“A contract is like a will — no one wants to look at it until it’s too late,” said Trent Cotney. He should know. A shareholder attorney at Glenn Rasmussen Fogarty & Hooker, P.A., in Tampa, Fla., Cotney focuses his practice on all aspects of construction litigation and arbitration, including construction document review and drafting, and he’s seen contract disputes from every angle. He shared some tips with Best of Success attendees about what to look for when it comes to construction contracts.
First he spelled out what you need to have a valid contract: an offer, acceptance and consideration (payment). And they have to mirror each other. “If you have a contract that’s been marked up and sent back, is that an acceptance? No, it’s a counter offer,” he said. “In a lot of cases you might think you have a contract, but you don’t have one.”
He gave an overview of standard form contracts, including AIA documents for contractors and subcontractors, and noted the proper use for each. He advised contractors to make sure they were using the right form — and know which version of the form they are using.
Defining the scope of work in the contract is crucial, according to Cotney. Contracts should spell out the company’s role on the project, when the work starts and finishes, and how change orders will be handled.
He pointed to the scope of work as the most common area of concern. “Eighty to 90 percent of cases regard the scope of work,” he said. “Most problems arise from ambiguous scope of work.
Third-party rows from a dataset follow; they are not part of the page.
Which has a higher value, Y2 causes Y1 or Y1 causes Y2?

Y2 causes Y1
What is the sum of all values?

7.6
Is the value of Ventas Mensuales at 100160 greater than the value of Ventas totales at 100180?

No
You have to define what you do and what you are not doing.”
For example, a contract should spell out the costs and fees if bad decking is discovered under the roofing material.
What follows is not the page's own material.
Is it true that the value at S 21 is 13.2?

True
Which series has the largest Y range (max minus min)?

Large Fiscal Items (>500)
Another tip: Document conditions before you start work and list any pre-existing conditions such as mold, water damage, and stained ceiling tile.
“Change order provisions also pose a lot of problems,” said Cotney. He urged contractors to protect themselves by documenting discussions via fax and e-mail, stating things like, “It is my understanding that this is extra work.”
“Be proactive,” he advised. “The party with the best paper wins the day. If there is a dispute, it helps to have a half-dozen e-mails stating ‘I expect to be paid.’ Always think of it from the standpoint of protecting yourself.”
Protecting yourself starts with examining the contract, and that’s where contractors often fall short. “The most important thing: read your contract,” he said. “It sounds obvious, but so many people just don’t do it.”